An expected February announcement from government regarding payments to family carers has been delayed until May. This appears to coincide with budget announcements and perhaps may be cause for optimism that this long outstanding issue will be resolved at last. But we will not hold our breath.

5 – Recommended reading: Bad Science, by Ben Goldacre – and hear him speak in NZ next month.
This book is an absolute gem, and a must-read for patient advocates and health professionals alike. Thoroughly readable and hard to put down, it explains so much about health science and evidence, in a very accessible way. Above all, it should be mandatory reading for all journalists, none of whom should be permitted to write another story on health science until they have studied this book in detail.
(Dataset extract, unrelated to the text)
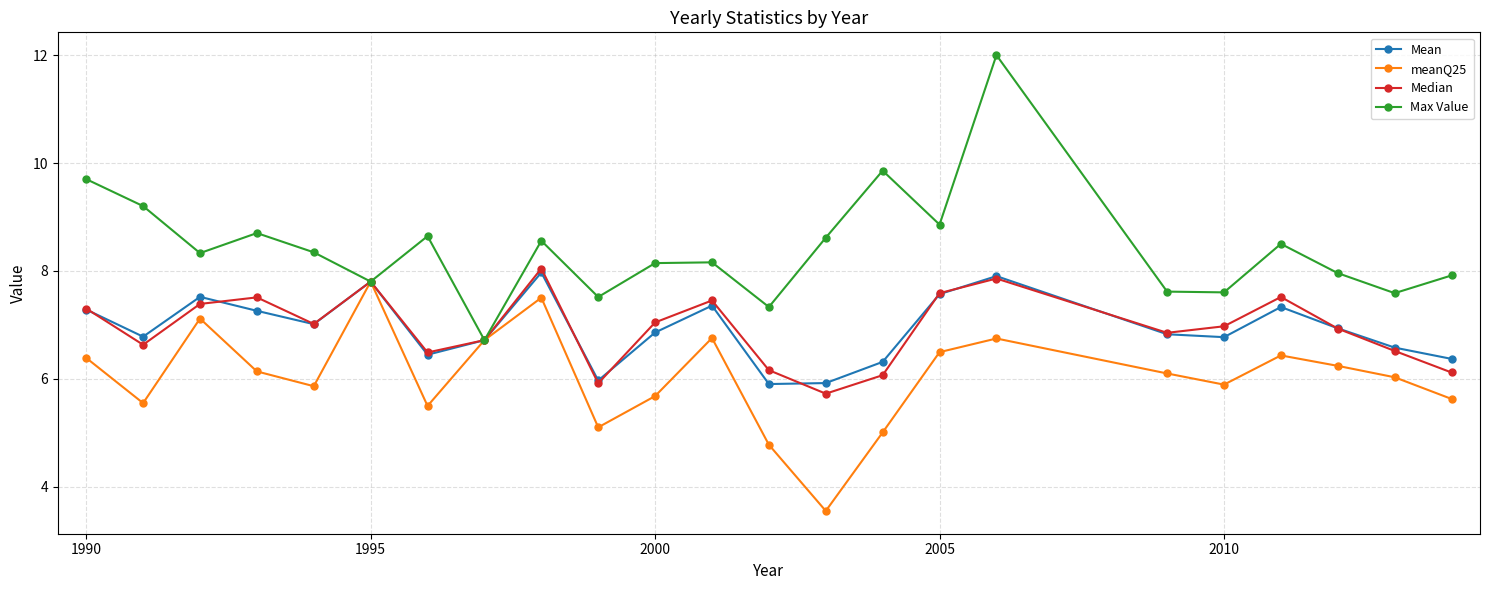

What is the minimum value shown in the chart?

3.5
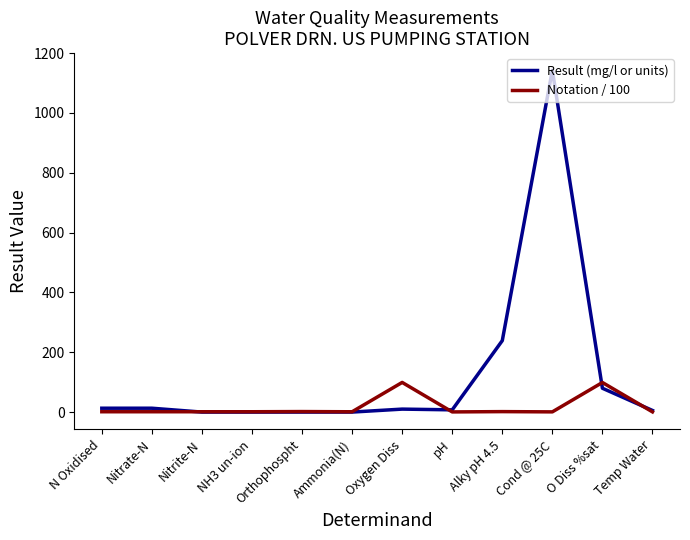

The value of Notation / 100 at Oxygen Diss is 158.4. True or false?

False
Buy it on Amazon.com, or at least read the summary of chapters in Wikipedia.

Also, hear Ben Goldacre at talks he will give in Auckland, Wellington and Christchurch from 18 to 21 May 2013. Details are on the website of the Royal Society of New Zealand.

6 – Access to Medicines coalition has been revived.
This coalition, which contributed significantly from 2005 to the development of the NZ medicine strategy and to subsequent policy work, has awoken from a recent hiatus and held its first working party meeting of 2013 to review the mission and objectives. Its work will focus on the role of consumer involvement in medicines decisions, full implementation of the medicine strategy, increased allocation of funds for medicines, and an orphan drugs access programme.